Gudanga lithgowae

Scientific classification
- Kingdom: Animalia
- Phylum: Arthropoda
- Clade: Pancrustacea
- Class: Insecta
- Order: Hemiptera
- Suborder: Auchenorrhyncha
- Family: Cicadidae
- Genus: Gudanga
- Species: G. lithgowae
- Binomial name: Gudanga lithgowae Ewart & Popple, 2013

= Gudanga lithgowae =

- Genus: Gudanga
- Species: lithgowae
- Authority: Ewart & Popple, 2013

Species of cicada

Gudanga lithgowae is a species of cicada, also known as the southern brigalow blackwing, in the true cicada family, Cicadettinae subfamily and Cicadettini tribe. It is endemic to Australia.

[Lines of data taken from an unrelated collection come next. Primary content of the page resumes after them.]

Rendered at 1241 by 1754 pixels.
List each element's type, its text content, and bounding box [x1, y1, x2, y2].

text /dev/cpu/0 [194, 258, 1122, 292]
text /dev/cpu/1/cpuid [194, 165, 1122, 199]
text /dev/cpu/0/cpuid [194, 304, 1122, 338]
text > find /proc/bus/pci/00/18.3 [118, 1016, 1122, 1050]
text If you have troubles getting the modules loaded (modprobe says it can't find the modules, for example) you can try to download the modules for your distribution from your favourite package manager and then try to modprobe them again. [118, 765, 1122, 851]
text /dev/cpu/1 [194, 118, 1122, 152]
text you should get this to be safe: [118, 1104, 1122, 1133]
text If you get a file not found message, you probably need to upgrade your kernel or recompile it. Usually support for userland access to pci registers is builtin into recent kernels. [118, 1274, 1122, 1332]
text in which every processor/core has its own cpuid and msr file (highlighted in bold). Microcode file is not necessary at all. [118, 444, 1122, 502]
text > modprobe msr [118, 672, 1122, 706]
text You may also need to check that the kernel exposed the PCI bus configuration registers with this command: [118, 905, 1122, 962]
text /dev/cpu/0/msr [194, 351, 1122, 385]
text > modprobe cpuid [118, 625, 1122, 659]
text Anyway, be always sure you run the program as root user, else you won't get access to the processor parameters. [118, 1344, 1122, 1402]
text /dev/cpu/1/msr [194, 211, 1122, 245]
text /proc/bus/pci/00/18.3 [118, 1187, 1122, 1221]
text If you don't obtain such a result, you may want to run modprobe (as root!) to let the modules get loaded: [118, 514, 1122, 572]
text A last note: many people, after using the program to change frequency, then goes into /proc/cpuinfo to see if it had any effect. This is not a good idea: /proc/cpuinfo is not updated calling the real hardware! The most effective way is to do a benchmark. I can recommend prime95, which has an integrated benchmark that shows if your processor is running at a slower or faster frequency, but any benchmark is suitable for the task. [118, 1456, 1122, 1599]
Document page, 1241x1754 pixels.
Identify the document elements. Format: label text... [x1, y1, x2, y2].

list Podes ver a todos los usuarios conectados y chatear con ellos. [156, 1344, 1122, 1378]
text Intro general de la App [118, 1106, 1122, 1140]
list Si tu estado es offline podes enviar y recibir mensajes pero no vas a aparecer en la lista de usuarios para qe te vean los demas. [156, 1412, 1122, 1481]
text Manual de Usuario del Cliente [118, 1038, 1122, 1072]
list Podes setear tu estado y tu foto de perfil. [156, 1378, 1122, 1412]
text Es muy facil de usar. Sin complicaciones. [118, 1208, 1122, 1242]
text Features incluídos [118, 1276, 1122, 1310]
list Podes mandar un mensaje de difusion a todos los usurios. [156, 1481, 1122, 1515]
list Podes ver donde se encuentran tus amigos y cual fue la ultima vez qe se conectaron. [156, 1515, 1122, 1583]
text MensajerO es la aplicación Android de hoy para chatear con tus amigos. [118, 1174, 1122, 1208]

It was described in 2013 by entomologists Anthony Ewart and Lindsay Popple.

==Etymology==
The specific epithet lithgowae honours Grace Lithgow of ‘Allinga’ Homestead, Chinchilla, who collected some of the first specimens, as well as recording the natural history of the Chinchilla region.

==Description==
The length of the forewing is 14–20 mm.

==Distribution and habitat==
The species occurs in the southern Brigalow Belt bioregion from Chinchilla in southern Queensland southwards to Trangie in central New South Wales. Its associated habitat is brigalow woodland as well as coolabah trees.

==Behaviour==
Adults are heard from November to January, clinging to the trunks and upper branches of dark-barked trees, uttering calls characterised by relatively slow phrases of triple chirps.